- _Stored data entries_:
+++
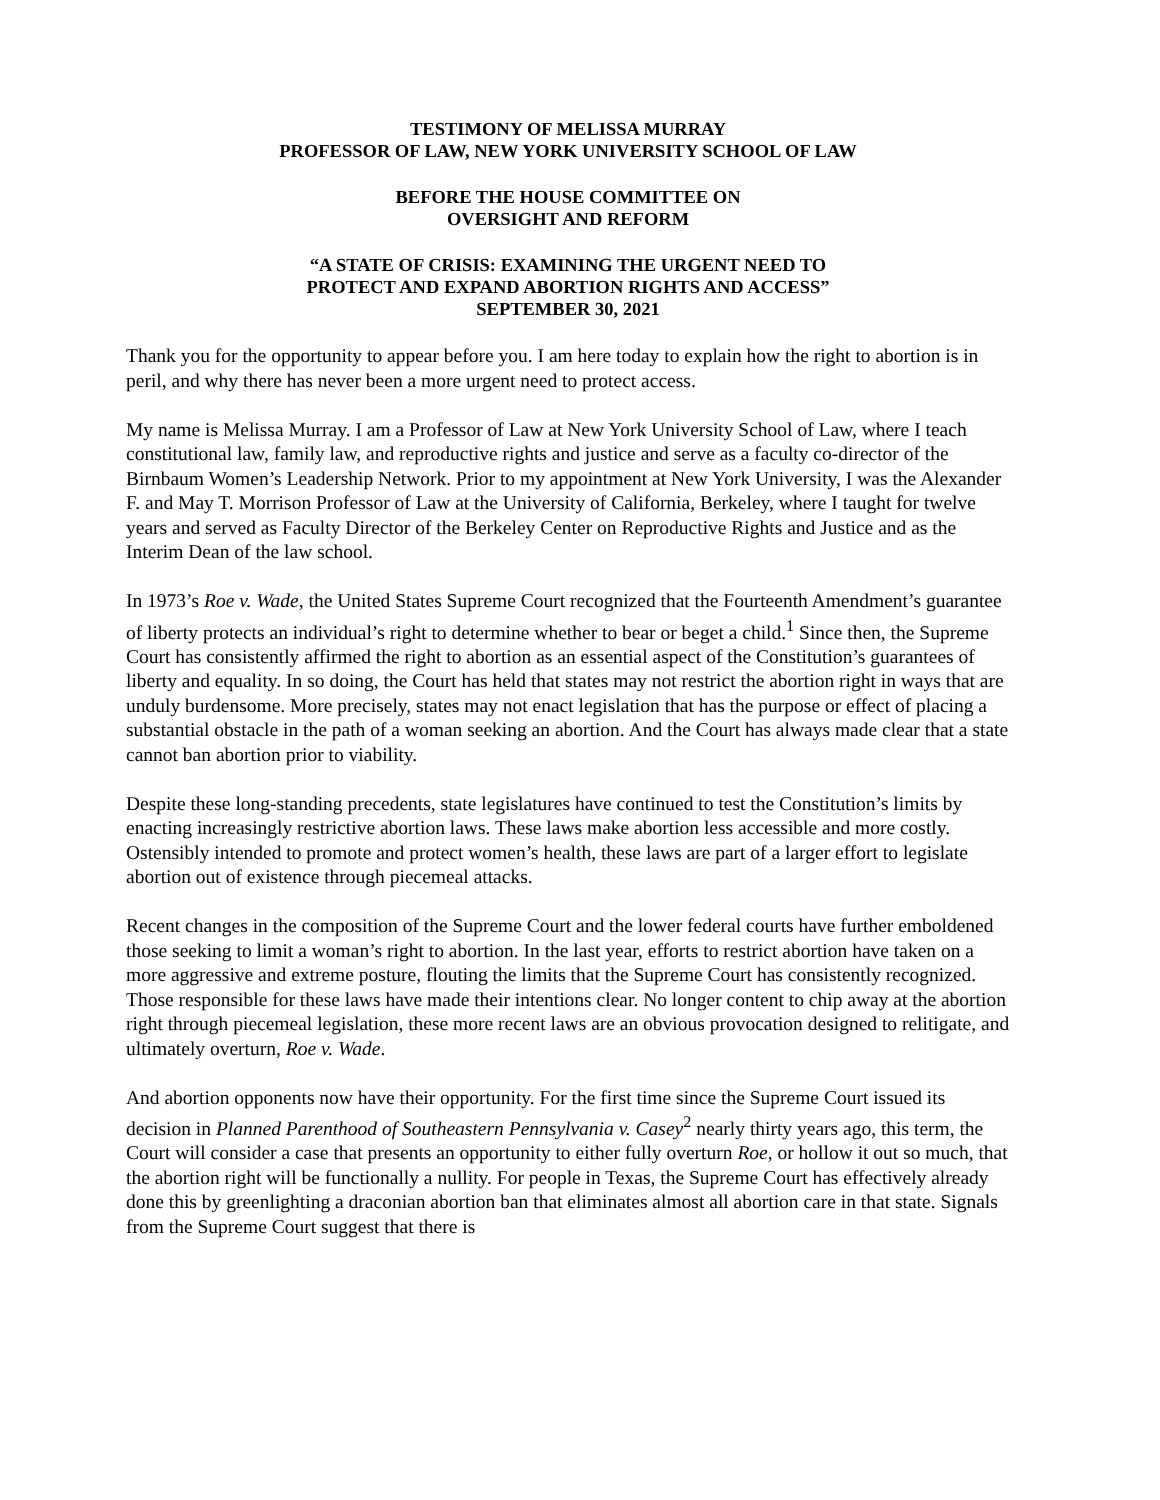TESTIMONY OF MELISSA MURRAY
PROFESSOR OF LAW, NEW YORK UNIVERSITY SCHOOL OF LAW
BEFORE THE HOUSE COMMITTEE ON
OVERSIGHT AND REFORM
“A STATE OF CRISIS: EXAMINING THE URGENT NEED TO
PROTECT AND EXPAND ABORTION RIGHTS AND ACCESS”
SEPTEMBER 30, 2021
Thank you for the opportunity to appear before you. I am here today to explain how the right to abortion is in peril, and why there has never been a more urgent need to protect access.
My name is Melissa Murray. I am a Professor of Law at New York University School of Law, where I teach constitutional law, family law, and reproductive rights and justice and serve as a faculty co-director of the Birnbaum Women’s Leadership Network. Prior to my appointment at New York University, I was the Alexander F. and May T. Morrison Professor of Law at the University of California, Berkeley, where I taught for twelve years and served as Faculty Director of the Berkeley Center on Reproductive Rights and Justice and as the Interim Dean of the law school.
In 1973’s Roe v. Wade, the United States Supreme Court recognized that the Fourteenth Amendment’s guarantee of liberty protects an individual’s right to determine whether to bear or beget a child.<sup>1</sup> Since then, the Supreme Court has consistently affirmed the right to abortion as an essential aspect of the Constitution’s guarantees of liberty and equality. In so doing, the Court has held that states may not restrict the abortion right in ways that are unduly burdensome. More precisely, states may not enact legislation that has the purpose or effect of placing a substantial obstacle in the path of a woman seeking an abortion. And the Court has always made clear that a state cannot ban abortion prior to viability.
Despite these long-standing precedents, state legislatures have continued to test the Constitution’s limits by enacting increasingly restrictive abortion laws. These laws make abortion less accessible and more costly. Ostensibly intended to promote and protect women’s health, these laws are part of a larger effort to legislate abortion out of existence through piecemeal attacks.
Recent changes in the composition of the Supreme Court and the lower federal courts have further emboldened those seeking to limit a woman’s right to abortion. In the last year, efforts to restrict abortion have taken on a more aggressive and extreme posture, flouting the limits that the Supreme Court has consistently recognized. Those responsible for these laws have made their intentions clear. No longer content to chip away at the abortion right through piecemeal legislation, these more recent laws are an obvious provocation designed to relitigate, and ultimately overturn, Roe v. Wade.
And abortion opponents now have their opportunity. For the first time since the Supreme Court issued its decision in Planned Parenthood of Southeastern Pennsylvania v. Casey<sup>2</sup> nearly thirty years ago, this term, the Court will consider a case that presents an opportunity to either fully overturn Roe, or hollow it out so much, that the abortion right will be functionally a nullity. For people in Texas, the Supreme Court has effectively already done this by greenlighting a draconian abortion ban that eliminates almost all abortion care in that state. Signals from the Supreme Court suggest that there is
+++
- _TASK STATEMENT_:
Above are the records. Copy the lines beginning at the one that has "BEFORE THE HOUSE COMMITTEE ON" and ending with the one that has "My name is Melissa", unchanged.

- _ANSWER SPACE_:
BEFORE THE HOUSE COMMITTEE ON
OVERSIGHT AND REFORM
“A STATE OF CRISIS: EXAMINING THE URGENT NEED TO
PROTECT AND EXPAND ABORTION RIGHTS AND ACCESS”
SEPTEMBER 30, 2021
Thank you for the opportunity to appear before you. I am here today to explain how the right to abortion is in peril, and why there has never been a more urgent need to protect access.
My name is Melissa Murray. I am a Professor of Law at New York University School of Law, where I teach constitutional law, family law, and reproductive rights and justice and serve as a faculty co-director of the Birnbaum Women’s Leadership Network. Prior to my appointment at New York University, I was the Alexander F. and May T. Morrison Professor of Law at the University of California, Berkeley, where I taught for twelve years and served as Faculty Director of the Berkeley Center on Reproductive Rights and Justice and as the Interim Dean of the law school.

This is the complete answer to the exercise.